The Accelerate briefing is our weekly round-up of news that shows we can tackle climate change.
This week saw the publication of a major study which shows it will still be possible to limit global warming to 1.5C if we act quickly to reduce our carbon emissions.
Before this landmark study, many thought the goal of limiting global average temperature rises to just 1.5C was impossible, as it would require global emissions to fall to zero almost immediately.
But the data produced by the climate models informing this study shows that if strong action is taken now to reduce emissions, keeping warming to 1.5C is still possible.
The models predict that to have a 66% chance of meeting the 1.5C target, we have to emit no more than 240 billion tonnes of carbon. That means if we keep emitting at our current rate, we have 20 years until emissions have to fall to zero. The clock is ticking, and the global population is increasing & the developing world is enriching itself, which means more cars, houses and plane flights.

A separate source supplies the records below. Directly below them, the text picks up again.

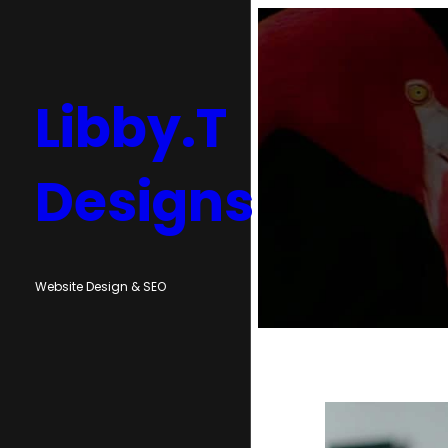
Skip
to
content
Libby.T
Designs
Website Design & SEO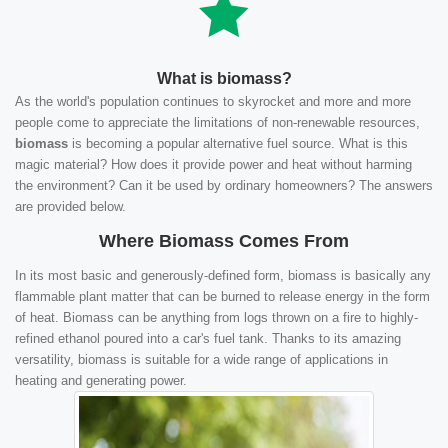
What is biomass?
As the world's population continues to skyrocket and more and more
people come to appreciate the limitations of non-renewable resources,
biomass
is becoming a popular alternative fuel source. What is this
magic material? How does it provide power and heat without harming
the environment? Can it be used by ordinary homeowners? The answers
are provided below.
Where Biomass Comes From
In its most basic and generously-defined form, biomass is basically any
flammable plant matter that can be burned to release energy in the form
of heat. Biomass can be anything from logs thrown on a fire to highly-
refined ethanol poured into a car's fuel tank. Thanks to its amazing
versatility, biomass is suitable for a wide range of applications in
heating and generating power.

So, this study does not mean we get to give ourselves a pat on the back and relax. It means if we act now to achieve big emissions cuts, we can limit global warming successfully.

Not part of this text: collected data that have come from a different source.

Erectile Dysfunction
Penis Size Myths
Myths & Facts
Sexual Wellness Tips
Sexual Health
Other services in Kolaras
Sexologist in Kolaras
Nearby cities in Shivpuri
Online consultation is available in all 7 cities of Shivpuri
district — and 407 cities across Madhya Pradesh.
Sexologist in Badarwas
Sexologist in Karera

The energy we use in our homes and businesses contributes a large chunk of our total emissions. To achieve the kind of emissions cuts we need to keep climate change within acceptable limits, we must transition to a carbon-free energy supply
This week we had some good news on that front. The cost of renewables is plunging far faster than forecasters expected, and will soon be cheaper than fossil fuels in many places.
Because of this, Bloomberg New Energy Finance are predicting that zero-carbon energy sources will attract 86% of total global investment in new power generating capacity over the next 20 years.
This shows how rapidly the renewables revolution is progressing. 2017 is the first year ever that new solar capacity has been greater than any other electricity producing technology, accounting for half of all new global generating capacity.
The vast majority of the world’s energy still comes from fossil fuels, so there is a long way to go. There is no room for complacency, but the energy transition is under-way, and by being part of it we can tackle climate change.